CONSIGNE:
Présentez toutes les lignes ci-dessous sous forme de liste numérotée, s'il vous plaît, sans les lignes vides.
++++ LIGNES EXTRAITES ++++
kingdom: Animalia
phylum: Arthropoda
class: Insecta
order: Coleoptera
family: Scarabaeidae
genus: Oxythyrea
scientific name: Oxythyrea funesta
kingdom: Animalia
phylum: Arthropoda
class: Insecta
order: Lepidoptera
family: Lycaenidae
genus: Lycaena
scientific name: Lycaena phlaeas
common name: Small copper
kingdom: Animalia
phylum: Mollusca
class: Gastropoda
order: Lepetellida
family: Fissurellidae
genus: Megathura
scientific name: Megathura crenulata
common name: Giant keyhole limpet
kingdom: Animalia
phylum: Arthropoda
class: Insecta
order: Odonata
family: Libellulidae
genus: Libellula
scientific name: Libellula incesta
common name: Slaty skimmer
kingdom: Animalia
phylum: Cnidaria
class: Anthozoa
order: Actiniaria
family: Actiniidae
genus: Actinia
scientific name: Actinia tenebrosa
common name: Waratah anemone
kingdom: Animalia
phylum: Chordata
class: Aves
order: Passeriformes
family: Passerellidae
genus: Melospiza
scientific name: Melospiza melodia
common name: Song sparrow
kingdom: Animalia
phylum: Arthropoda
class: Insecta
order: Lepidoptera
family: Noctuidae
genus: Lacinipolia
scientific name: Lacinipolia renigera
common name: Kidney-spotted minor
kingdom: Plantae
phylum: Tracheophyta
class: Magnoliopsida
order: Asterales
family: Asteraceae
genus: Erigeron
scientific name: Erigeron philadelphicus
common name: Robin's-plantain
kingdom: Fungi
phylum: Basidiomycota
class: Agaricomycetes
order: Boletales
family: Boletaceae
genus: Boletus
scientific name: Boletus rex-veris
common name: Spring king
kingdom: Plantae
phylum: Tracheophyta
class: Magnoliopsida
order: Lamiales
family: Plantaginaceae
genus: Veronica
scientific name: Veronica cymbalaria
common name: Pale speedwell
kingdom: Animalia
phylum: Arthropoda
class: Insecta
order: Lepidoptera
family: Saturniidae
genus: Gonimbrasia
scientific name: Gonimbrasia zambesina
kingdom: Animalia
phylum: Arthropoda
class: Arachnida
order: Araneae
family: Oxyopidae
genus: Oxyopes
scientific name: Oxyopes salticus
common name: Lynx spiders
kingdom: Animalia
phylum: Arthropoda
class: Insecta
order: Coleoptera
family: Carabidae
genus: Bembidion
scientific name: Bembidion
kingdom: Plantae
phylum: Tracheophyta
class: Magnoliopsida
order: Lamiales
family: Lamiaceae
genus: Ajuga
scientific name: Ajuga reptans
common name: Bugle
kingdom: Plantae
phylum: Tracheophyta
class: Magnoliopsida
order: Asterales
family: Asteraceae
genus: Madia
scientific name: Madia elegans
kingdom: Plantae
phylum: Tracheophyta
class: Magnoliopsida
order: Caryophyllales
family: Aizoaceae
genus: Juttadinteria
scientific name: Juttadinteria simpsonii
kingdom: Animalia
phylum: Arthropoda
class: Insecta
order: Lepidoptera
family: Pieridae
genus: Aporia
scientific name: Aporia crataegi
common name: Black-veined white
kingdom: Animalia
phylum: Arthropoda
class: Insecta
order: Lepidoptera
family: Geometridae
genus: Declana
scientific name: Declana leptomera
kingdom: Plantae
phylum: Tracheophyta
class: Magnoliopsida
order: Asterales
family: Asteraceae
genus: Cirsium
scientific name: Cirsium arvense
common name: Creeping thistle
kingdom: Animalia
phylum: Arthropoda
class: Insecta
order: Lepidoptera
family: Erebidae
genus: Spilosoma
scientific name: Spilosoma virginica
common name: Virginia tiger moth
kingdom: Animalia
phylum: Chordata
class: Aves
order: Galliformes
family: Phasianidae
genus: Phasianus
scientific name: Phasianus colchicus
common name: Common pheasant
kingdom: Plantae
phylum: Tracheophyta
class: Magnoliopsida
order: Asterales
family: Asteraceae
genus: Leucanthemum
++++
RÉPONSE RÉDIGÉE:
1. kingdom: Animalia
2. phylum: Arthropoda
3. class: Insecta
4. order: Coleoptera
5. family: Scarabaeidae
6. genus: Oxythyrea
7. scientific name: Oxythyrea funesta
8. kingdom: Animalia
9. phylum: Arthropoda
10. class: Insecta
11. order: Lepidoptera
12. family: Lycaenidae
13. genus: Lycaena
14. scientific name: Lycaena phlaeas
15. common name: Small copper
16. kingdom: Animalia
17. phylum: Mollusca
18. class: Gastropoda
19. order: Lepetellida
20. family: Fissurellidae
21. genus: Megathura
22. scientific name: Megathura crenulata
23. common name: Giant keyhole limpet
24. kingdom: Animalia
25. phylum: Arthropoda
26. class: Insecta
27. order: Odonata
28. family: Libellulidae
29. genus: Libellula
30. scientific name: Libellula incesta
31. common name: Slaty skimmer
32. kingdom: Animalia
33. phylum: Cnidaria
34. class: Anthozoa
35. order: Actiniaria
36. family: Actiniidae
37. genus: Actinia
38. scientific name: Actinia tenebrosa
39. common name: Waratah anemone
40. kingdom: Animalia
41. phylum: Chordata
42. class: Aves
43. order: Passeriformes
44. family: Passerellidae
45. genus: Melospiza
46. scientific name: Melospiza melodia
47. common name: Song sparrow
48. kingdom: Animalia
49. phylum: Arthropoda
50. class: Insecta
51. order: Lepidoptera
52. family: Noctuidae
53. genus: Lacinipolia
54. scientific name: Lacinipolia renigera
55. common name: Kidney-spotted minor
56. kingdom: Plantae
57. phylum: Tracheophyta
58. class: Magnoliopsida
59. order: Asterales
60. family: Asteraceae
61. genus: Erigeron
62. scientific name: Erigeron philadelphicus
63. common name: Robin's-plantain
64. kingdom: Fungi
65. phylum: Basidiomycota
66. class: Agaricomycetes
67. order: Boletales
68. family: Boletaceae
69. genus: Boletus
70. scientific name: Boletus rex-veris
71. common name: Spring king
72. kingdom: Plantae
73. phylum: Tracheophyta
74. class: Magnoliopsida
75. order: Lamiales
76. family: Plantaginaceae
77. genus: Veronica
78. scientific name: Veronica cymbalaria
79. common name: Pale speedwell
80. kingdom: Animalia
81. phylum: Arthropoda
82. class: Insecta
83. order: Lepidoptera
84. family: Saturniidae
85. genus: Gonimbrasia
86. scientific name: Gonimbrasia zambesina
87. kingdom: Animalia
88. phylum: Arthropoda
89. class: Arachnida
90. order: Araneae
91. family: Oxyopidae
92. genus: Oxyopes
93. scientific name: Oxyopes salticus
94. common name: Lynx spiders
95. kingdom: Animalia
96. phylum: Arthropoda
97. class: Insecta
98. order: Coleoptera
99. family: Carabidae
100. genus: Bembidion
101. scientific name: Bembidion
102. kingdom: Plantae
103. phylum: Tracheophyta
104. class: Magnoliopsida
105. order: Lamiales
106. family: Lamiaceae
107. genus: Ajuga
108. scientific name: Ajuga reptans
109. common name: Bugle
110. kingdom: Plantae
111. phylum: Tracheophyta
112. class: Magnoliopsida
113. order: Asterales
114. family: Asteraceae
115. genus: Madia
116. scientific name: Madia elegans
117. kingdom: Plantae
118. phylum: Tracheophyta
119. class: Magnoliopsida
120. order: Caryophyllales
121. family: Aizoaceae
122. genus: Juttadinteria
123. scientific name: Juttadinteria simpsonii
124. kingdom: Animalia
125. phylum: Arthropoda
126. class: Insecta
127. order: Lepidoptera
128. family: Pieridae
129. genus: Aporia
130. scientific name: Aporia crataegi
131. common name: Black-veined white
132. kingdom: Animalia
133. phylum: Arthropoda
134. class: Insecta
135. order: Lepidoptera
136. family: Geometridae
137. genus: Declana
138. scientific name: Declana leptomera
139. kingdom: Plantae
140. phylum: Tracheophyta
141. class: Magnoliopsida
142. order: Asterales
143. family: Asteraceae
144. genus: Cirsium
145. scientific name: Cirsium arvense
146. common name: Creeping thistle
147. kingdom: Animalia
148. phylum: Arthropoda
149. class: Insecta
150. order: Lepidoptera
151. family: Erebidae
152. genus: Spilosoma
153. scientific name: Spilosoma virginica
154. common name: Virginia tiger moth
155. kingdom: Animalia
156. phylum: Chordata
157. class: Aves
158. order: Galliformes
159. family: Phasianidae
160. genus: Phasianus
161. scientific name: Phasianus colchicus
162. common name: Common pheasant
163. kingdom: Plantae
164. phylum: Tracheophyta
165. class: Magnoliopsida
166. order: Asterales
167. family: Asteraceae
168. genus: Leucanthemum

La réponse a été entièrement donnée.